Replied! Thanks for the info Zimmy!

Just an FYI, I have a 5gal with no legs and also using AccuAir EXO mounts.

Can anyone confirm, what size are the 2 ports on the side, specifically the one in the corner? 

Is that 3/8s? It didn't seem to be 3/8s? But it was 1am when I was looking at it. LOL










Instead of pluging it up, I want to add a gauge on one end and a air tool quick disconnect on the other. Does anyone have info on how I can do that?


----------



## [email protected] (Feb 19, 2010)

Yes Bernie, it's a 3/8" port :thumbup:


----------



## dub-Nation (Jan 31, 2001)

[email protected] said:


> Yes Bernie, it's a 3/8" port :thumbup:


Thanks Will! Now I need to find some gauges. You got any over there Will?


----------



## shysty (Oct 19, 2010)

Get a gauge from Mc Fadden Dale


----------



## [email protected] (Feb 19, 2010)

dub-Nation said:


> Thanks Will! Now I need to find some gauges. You got any over there Will?


We sure do, what do you need?


----------



## lowerthanzimmy (May 7, 2010)

dub-Nation said:


> Thanks Will! Now I need to find some gauges. You got any over there Will?
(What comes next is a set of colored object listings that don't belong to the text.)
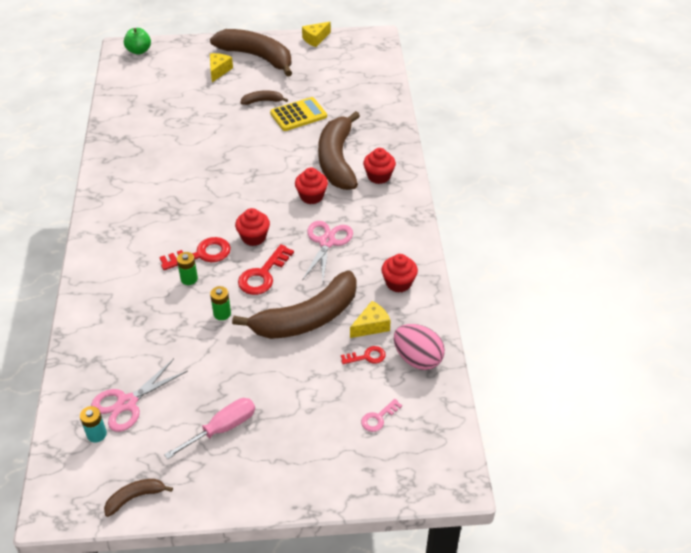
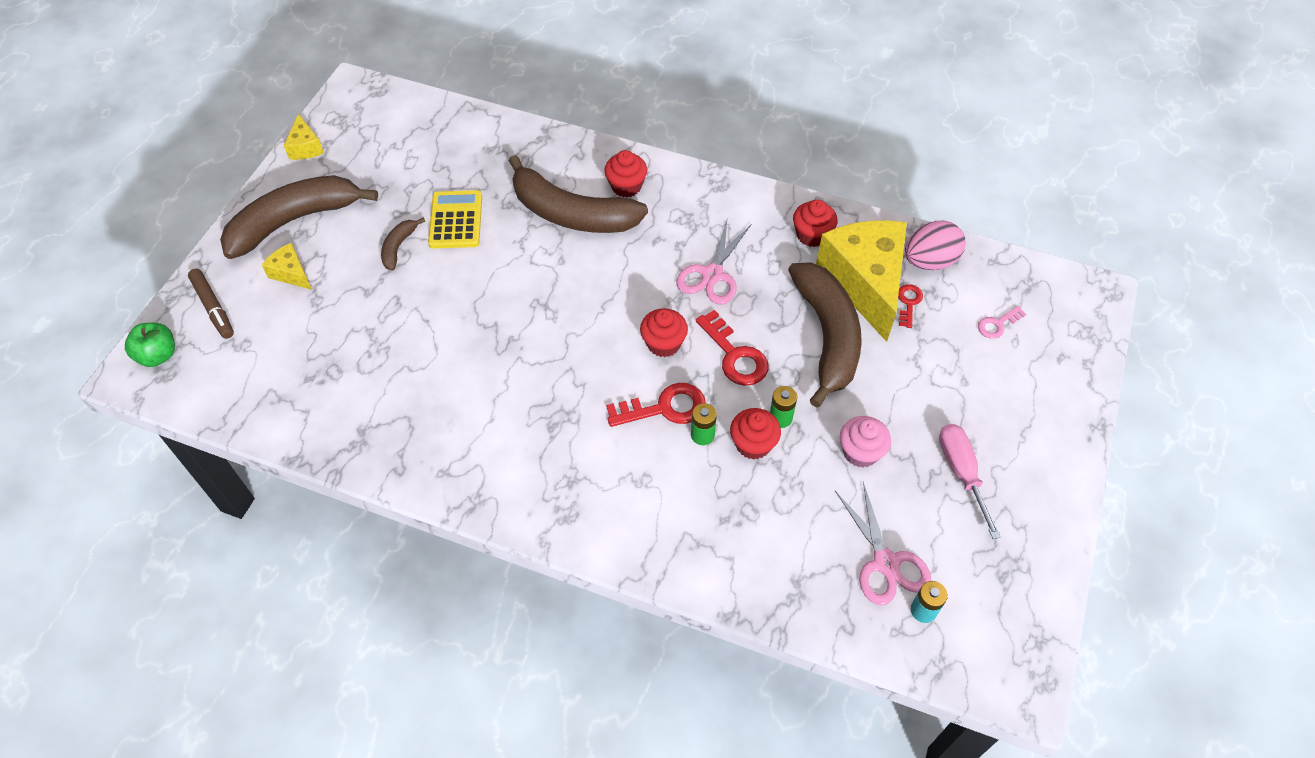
camera: 65 degrees left, 10 degrees up
brown banana [104,479,173,517] -> none
red key [160,237,231,270] -> red key turned 75 degrees clockwise [606,383,706,427]
red cupcake [295,168,328,204] -> red cupcake moved to [730,408,781,460]
pink scissors [302,221,353,281] -> pink scissors turned 105 degrees counterclockwise [676,217,752,305]
yellow cheese [350,301,391,338] -> yellow cheese [816,220,907,342], size x2.29
pink key [361,399,402,432] -> pink key turned 75 degrees clockwise [978,306,1026,339]
none -> brown marker [188,269,234,339]
none -> pink cupcake [840,416,891,467]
WILL HAS EVERYTHING!:laugh:



no but seriously, he is awesome help!...and i met him this weekend hes a good dood!:beer::thumbup::thumbup:


----------



## SoloGLI (Jan 20, 2005)

Bernie, if you need someone to do any type of hardline, I suggest you hit up Nik. You saw what my trunk looked like, so you know he's capable of doing whatever it is you'd like to do. Shoot me a PM if you don't have his #.


----------



## dub-Nation (Jan 31, 2001)

SoloGLI said:


> Bernie, if you need someone to do any type of hardline, I suggest you hit up Nik. You saw what my trunk looked like, so you know he's capable of doing whatever it is you'd like to do. Shoot me a PM if you don't have his #.


Thanks Alex, I plan on too. But I need it on the car this week. I want it tested before I drive to SCE and then Waterwerks the few days later.


----------



## SoloGLI (Jan 20, 2005)

dub-Nation said:


> Thanks Alex, I plan on too. But I need it on the car this week. I want it tested before I drive to SCE and then Waterwerks the few days later.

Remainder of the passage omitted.